Whereas the EU has just moved from disgarding e-invoicing to full blown liberalised e-invoicing, Ecuador took the next step: mandatory e-invoicing. That puts Ecuador with other –countries with mandatory e-invoicing at least 5 years ahead.
In 2012 the Ecuadorian government performed a e-invoicing pilot with 20 companies. This year (2013) to make the public familiar with the mandatory e-invoicing procedure the tax office provides training from February to June through virtual classrooms and on site in regional tax offices.
How the Ecuadorian mandatory e-invoicing systems works
At least as far as we could get a hold of.
- Go to the tax agency’s website (www.sri.gob.ec) and go to the tab user services, there to click on the link electronic billing said Veronica Davila, manager of the project.

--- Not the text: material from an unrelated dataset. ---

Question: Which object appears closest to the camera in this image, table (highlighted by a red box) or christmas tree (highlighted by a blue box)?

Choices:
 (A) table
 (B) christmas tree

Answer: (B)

- A window appears in which the issuer enters its data, such as name, Taxpayer Registry (RUC) number, and other general business information. This part of the process is performed only the first time the system is used.
- Subsequently, the issuer chooses the document type (an invoice for instance) and then enters the data of the sale.
- After that you’d have to click on the “Save, sign and return” button.
- The information will then enter the SRI database. If authorized, a window appears to indicate that the transaction has been authorized.
- The windows also displays the voucher that will include the data transmitted, the receiver, and the details of the purchase and a bar code.
- The document will also be sent to the buyer through email. All this will be done immediately at the time of closing any business.